The nests vary so much, and I have heard so much, discussion about them, that having seen at least a hundred and having taken full notes of some twenty of them, I shall reproduce a few of these notes:—
“Agra, July 17th.—Two nests—one nearly globular, composed entirely of fibrous roots, hair, wool, and thread, and lined with fine grass, suspended by a few fibres and hairs between the fork of a branchlet in a little dense bush of Indian box; the other, suspended from the tendril of an elephant creeper, was principally formed by one of the leaves of this, to which, to form the remaining third of the exterior, a second leaf of the same plant was carefully sewn. Interiorly there was a little wool, and at the bottom fine grass.
“July 20th.—On a furash-tree (Tamarix furas), beautifully made of fine soft wool, shreds of tow and string, very fine grass and grass-roots, and the bottom neatly lined with very fine grass-roots. In shape the nest is like one half of a long old-fashioned silk purse, round-bottomed and very compact, with a long slit-like opening on one side towards the top. It contained five eggs.
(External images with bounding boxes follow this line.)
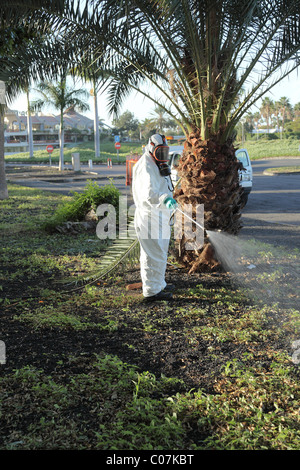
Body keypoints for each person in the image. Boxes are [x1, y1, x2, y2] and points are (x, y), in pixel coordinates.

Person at [132, 134, 177, 301]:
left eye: (165, 152)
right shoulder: (145, 165)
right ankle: (151, 291)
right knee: (153, 254)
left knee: (161, 252)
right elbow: (148, 194)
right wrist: (164, 199)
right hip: (149, 217)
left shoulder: (155, 164)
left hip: (159, 215)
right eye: (160, 152)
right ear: (151, 148)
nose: (163, 156)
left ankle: (159, 283)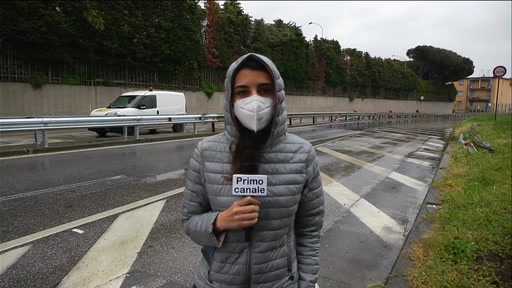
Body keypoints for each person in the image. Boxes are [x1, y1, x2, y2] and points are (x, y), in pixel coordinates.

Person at [182, 53, 325, 288]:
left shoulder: (303, 154)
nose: (254, 100)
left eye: (265, 90)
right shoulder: (206, 152)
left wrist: (308, 284)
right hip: (215, 283)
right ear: (231, 98)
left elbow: (309, 231)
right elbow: (190, 222)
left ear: (277, 96)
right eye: (243, 92)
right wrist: (219, 222)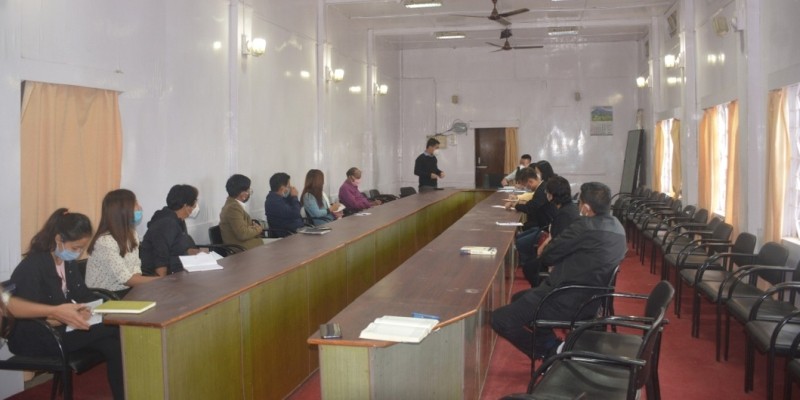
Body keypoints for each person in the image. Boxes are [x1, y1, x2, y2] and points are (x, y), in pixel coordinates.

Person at [491, 182, 627, 359]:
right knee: (519, 298)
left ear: (586, 208)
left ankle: (548, 352)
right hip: (593, 299)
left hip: (566, 298)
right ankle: (551, 345)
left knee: (499, 319)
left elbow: (548, 256)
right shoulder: (618, 228)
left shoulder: (584, 226)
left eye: (580, 203)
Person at [6, 209, 125, 399]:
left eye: (81, 248)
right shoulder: (33, 265)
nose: (78, 253)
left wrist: (91, 308)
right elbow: (23, 311)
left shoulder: (66, 262)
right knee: (113, 328)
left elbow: (83, 295)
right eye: (75, 247)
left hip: (63, 327)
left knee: (112, 345)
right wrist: (62, 315)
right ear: (58, 239)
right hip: (37, 335)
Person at [86, 189, 159, 297]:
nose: (140, 207)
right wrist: (161, 280)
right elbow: (126, 279)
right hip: (107, 296)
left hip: (128, 290)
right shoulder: (105, 242)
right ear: (122, 210)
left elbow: (135, 267)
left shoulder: (132, 234)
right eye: (135, 204)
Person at [520, 176, 580, 287]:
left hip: (562, 260)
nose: (545, 194)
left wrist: (543, 253)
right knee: (530, 264)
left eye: (547, 192)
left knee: (529, 267)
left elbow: (557, 242)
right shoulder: (569, 208)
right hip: (565, 254)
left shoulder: (564, 215)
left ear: (551, 195)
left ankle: (543, 291)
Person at [140, 184, 206, 276]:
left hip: (179, 270)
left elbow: (178, 248)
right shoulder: (166, 223)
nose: (196, 206)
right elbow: (160, 261)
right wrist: (163, 283)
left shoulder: (179, 220)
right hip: (164, 276)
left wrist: (199, 253)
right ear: (186, 206)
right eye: (195, 202)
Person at [219, 174, 264, 249]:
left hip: (251, 245)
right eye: (248, 190)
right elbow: (242, 234)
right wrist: (258, 229)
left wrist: (251, 228)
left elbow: (243, 228)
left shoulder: (232, 204)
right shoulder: (233, 208)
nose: (249, 193)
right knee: (280, 246)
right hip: (244, 249)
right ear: (243, 194)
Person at [265, 172, 305, 237]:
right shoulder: (273, 201)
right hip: (287, 234)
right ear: (282, 188)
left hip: (296, 231)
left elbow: (296, 207)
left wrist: (291, 196)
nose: (290, 187)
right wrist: (294, 197)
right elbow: (295, 213)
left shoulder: (281, 198)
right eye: (288, 186)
“July 26th.—Two nests, one formed almost entirely in a single mango-leaf, the sides of which are curled round so as nearly to meet, and then laced by a succession of cross-threads of cobweb, carefully knotted at each place where the margin of the leaf is pierced. The intervening space is closed by fine tow, wool, and the silky down of the cotton-tree, with just the top of a small mango-leaf caught in from above so as to form an arched roof. The other nest was rounder in form, having less of a leafy structure. It had, however, the leaf of the Phalsa forming the back and sides (partly), whilst the whole of the front was composed of soft wool, tow, dry grass-roots, thread, and a few pieces of the soft tree-cotton. It had a neighbouring leaf just caught in on one side. This contained four fresh eggs.